Provided data section start

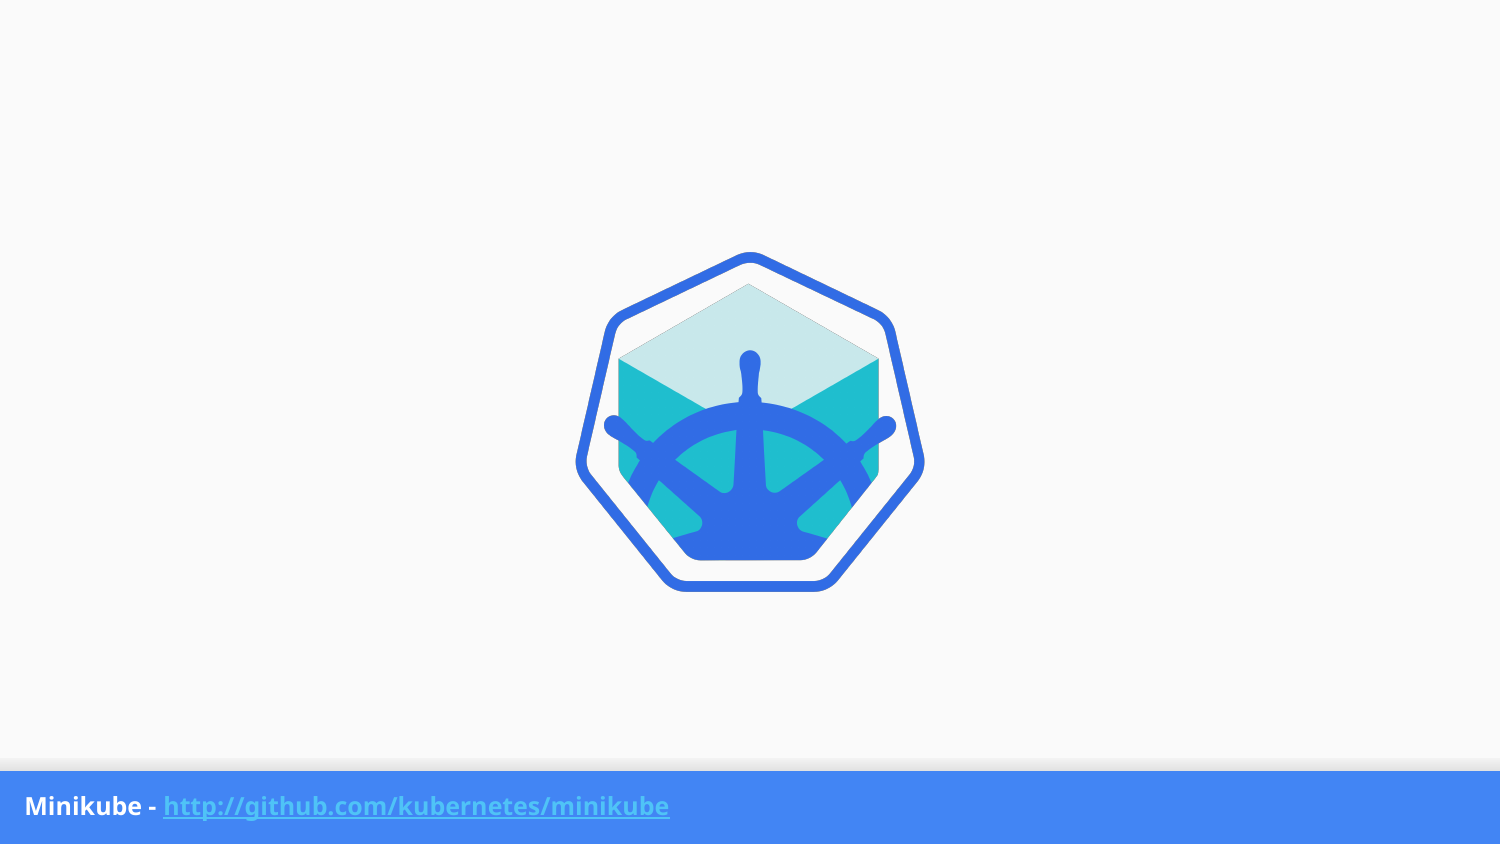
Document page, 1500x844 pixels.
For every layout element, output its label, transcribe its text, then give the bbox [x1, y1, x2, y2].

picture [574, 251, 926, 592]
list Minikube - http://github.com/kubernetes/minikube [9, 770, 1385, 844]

Provided data section end
Provided data section start

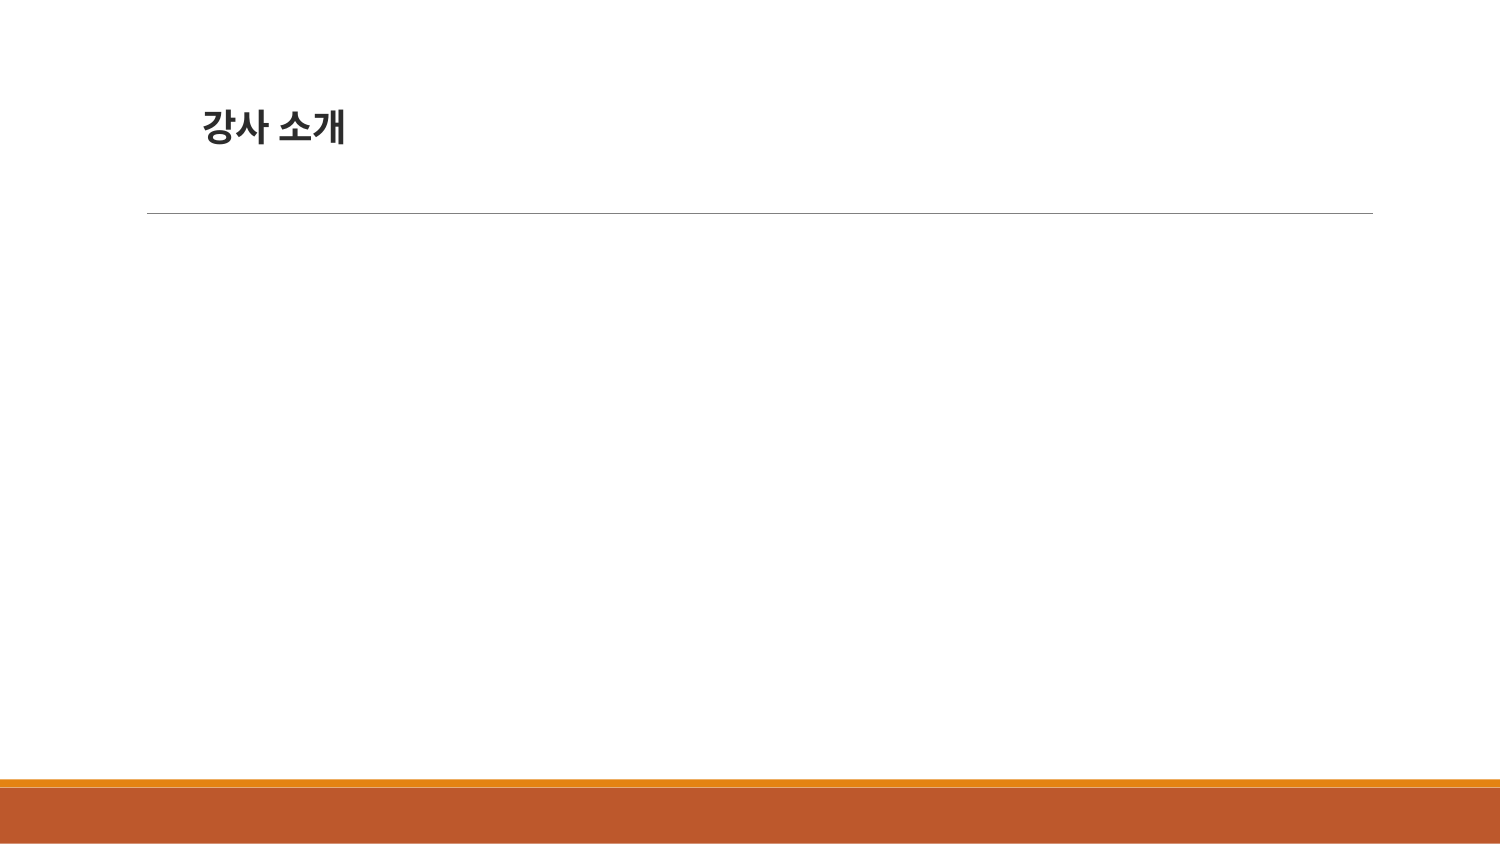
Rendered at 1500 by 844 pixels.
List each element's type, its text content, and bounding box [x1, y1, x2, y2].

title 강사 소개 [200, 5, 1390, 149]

Provided data section end
Provided data section start

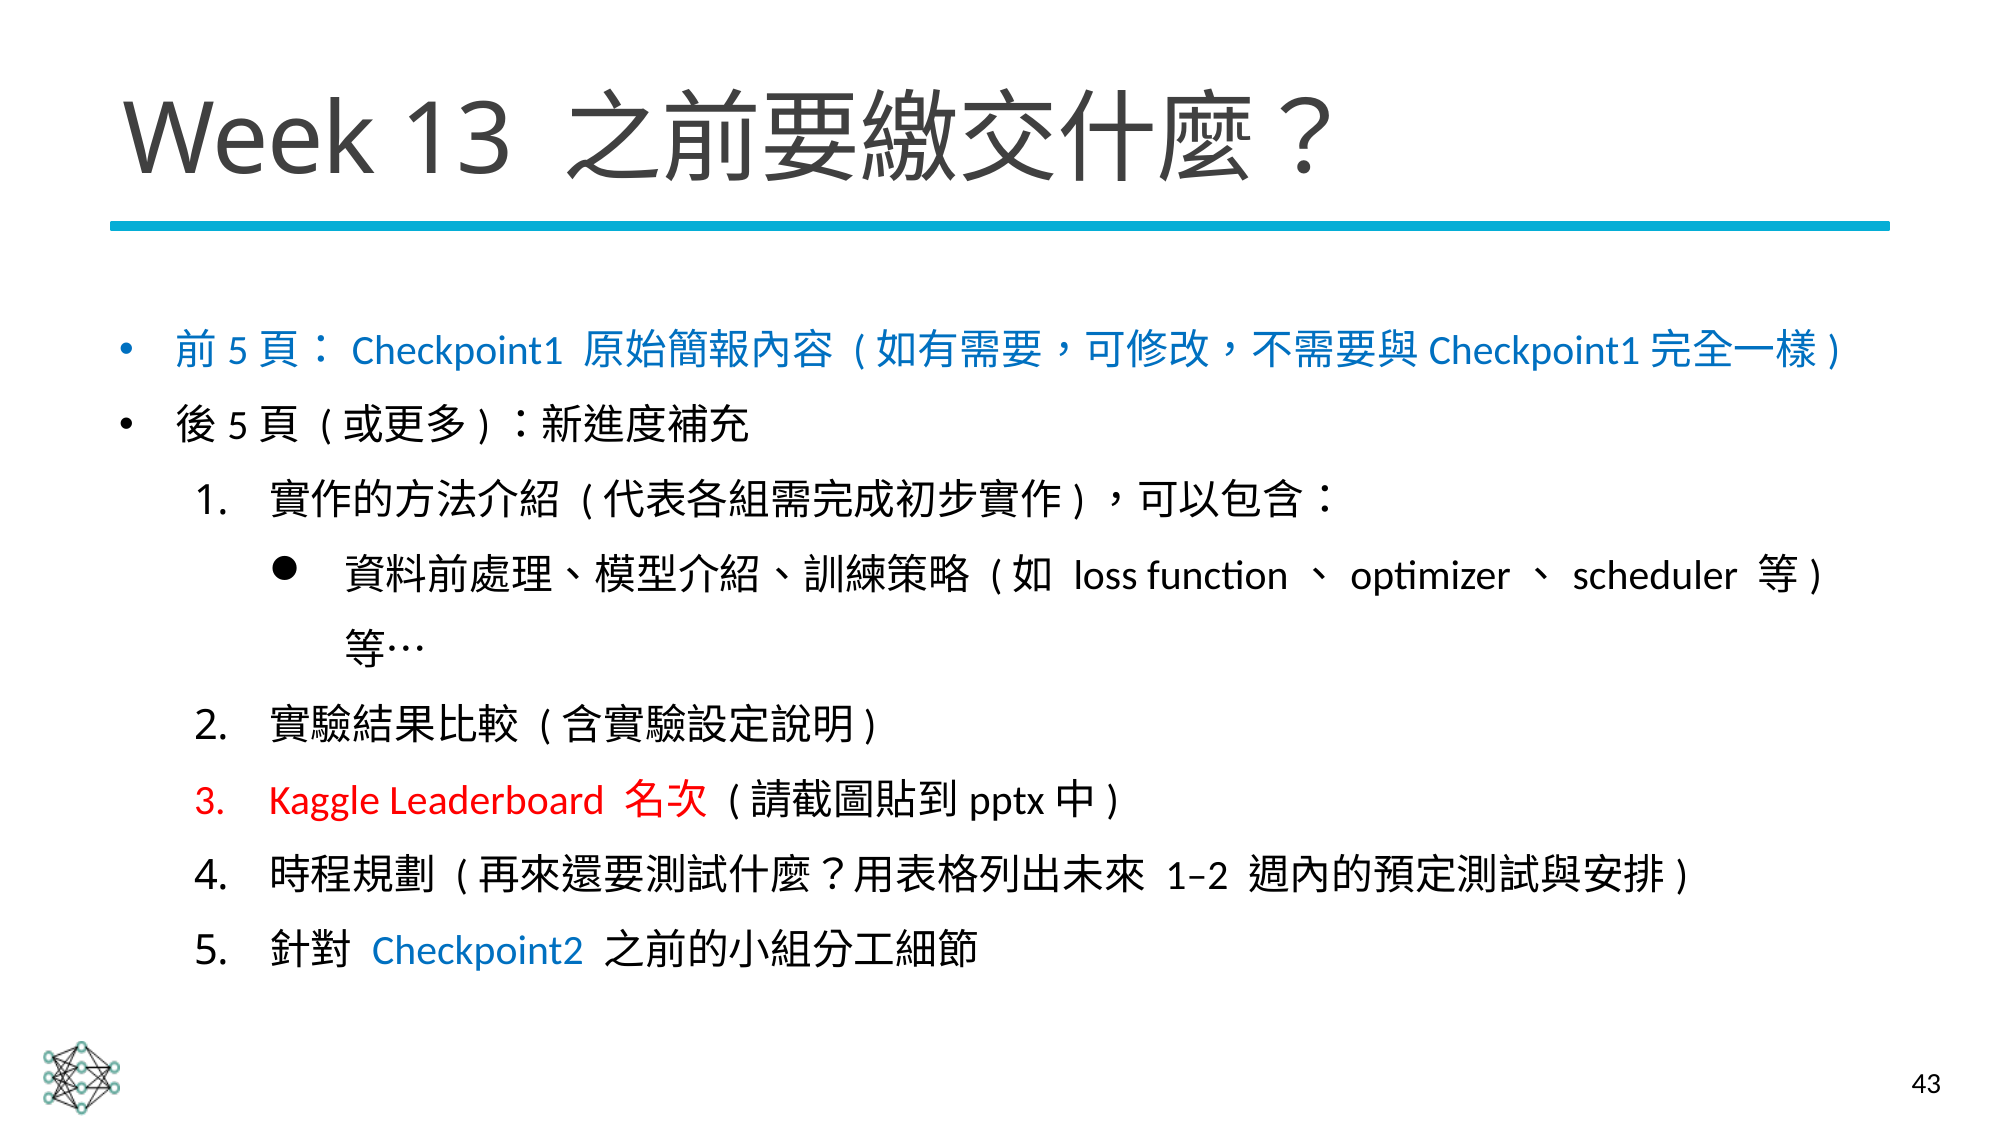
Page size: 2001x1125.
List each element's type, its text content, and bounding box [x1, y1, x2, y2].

Provided data section end

◆ **Instruction**: Check each line of the records above, and copy those that hold the word "pixels".

◆ **Solution**:
Document page, 1500x844 pixels.
Rendered at 1500 by 844 pixels.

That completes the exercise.